# PROBLEM DETAILS
Output exactly the line that includes "Только настоящие отзывы" and all the lines after it through the end of the listing below, and nothing more.

☆ ☆ ☆ ☆

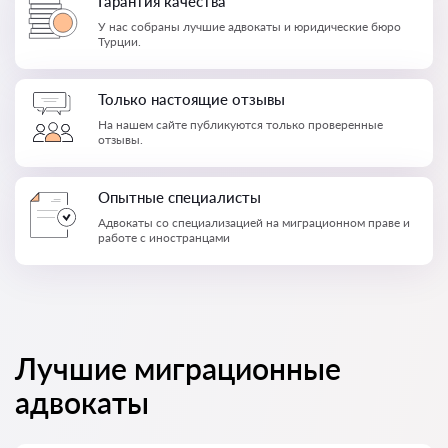
Гарантия качества
У нас собраны лучшие адвокаты и юридические бюро
Турции.
Только настоящие отзывы
На нашем сайте публикуются только проверенные
отзывы.
Опытные специалисты
Адвокаты со специализацией на миграционном праве и
работе с иностранцами
Лучшие миграционные
адвокаты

☆ ☆ ☆ ☆

# WRITTEN ANSWER
Только настоящие отзывы
На нашем сайте публикуются только проверенные
отзывы.
Опытные специалисты
Адвокаты со специализацией на миграционном праве и
работе с иностранцами
Лучшие миграционные
адвокаты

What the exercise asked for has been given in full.